Document passage:
Tuesday, June 09, 2009

What it was like: Year Eight

It was 1991, and I had just celebrated seven years of sobriety.  I was back to Denver, less than a year after getting married.  I guess I could have been humiliated, but I was just so grateful to be back home with my old friends and my family.  I got back in touch with my old sponsor, who I loved very much, and I was grateful for that relationship.

I got a little apartment just a couple of blocks away from my home group.  It was the dumpiest place I have ever lived.  But I loved it.  It was mine.  I could easily afford it on my disability check. It was one of those apartment complexes full of AAs.  I knew a lot of my neighbors.  I got very close to several of them.  We would walk en masse every morning to the 7:30 meeting.  And hang out afterwards.  It was nice.

Somehow my husband talked his way back into my life.  It might have been because I loved him, who knows why this happened, but it did.  Obviously, nothing changed.  But I was commuting between northern Washington and Denver.  I wouldn't give up my apartment, thank God, so I always had a place to go.  But the emotional upheaval was tremendous.

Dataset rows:
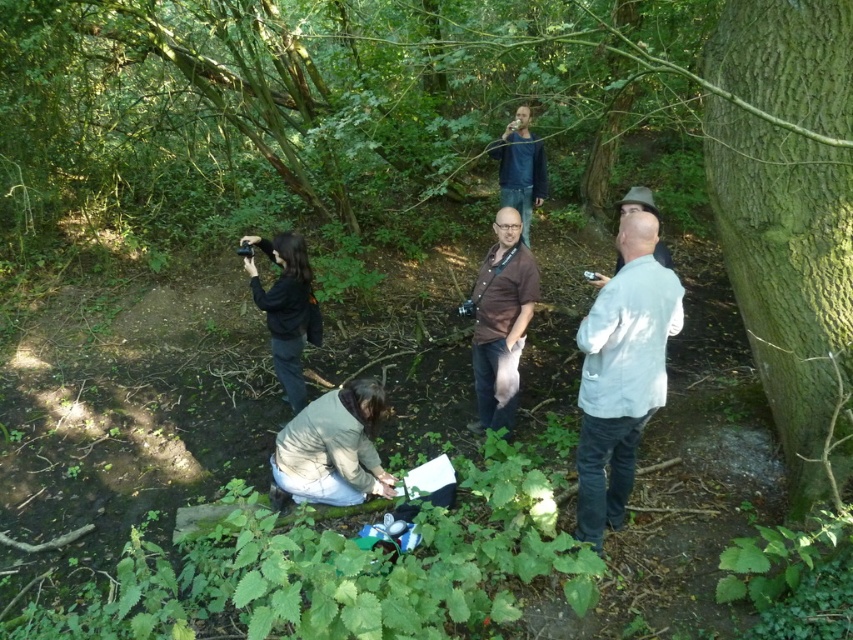
Question: Is black fabric camera at left positioned before brown fabric shirt at center?

Choices:
 (A) no
 (B) yes

Answer: (A)

Question: Which object is farther from the camera taking this photo?

Choices:
 (A) white cotton shirt at right
 (B) white cotton shirt at upper right
 (C) brown fabric shirt at center
 (D) smooth brown bark at right

Answer: (C)

Question: Does white cotton shirt at right come in front of blue denim jeans at upper center?

Choices:
 (A) no
 (B) yes

Answer: (B)

Question: Can you confirm if white cotton shirt at right is positioned to the right of light beige sweater at lower center?

Choices:
 (A) no
 (B) yes

Answer: (B)

Question: Considering the real-world distances, which object is closest to the white cotton shirt at right?

Choices:
 (A) smooth brown bark at right
 (B) blue denim jeans at upper center

Answer: (A)

Question: Based on their relative distances, which object is nearer to the white cotton shirt at right?

Choices:
 (A) blue denim jeans at upper center
 (B) white cotton shirt at upper right

Answer: (B)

Problem details: Reproduce the part of the recovery post that opens with the words "It was 1991, and" and closes with "for that relationship.", replacing "sponsor" with "mentor".

The completed task:
It was 1991, and I had just celebrated seven years of sobriety.  I was back to Denver, less than a year after getting married.  I guess I could have been humiliated, but I was just so grateful to be back home with my old friends and my family.  I got back in touch with my old mentor, who I loved very much, and I was grateful for that relationship.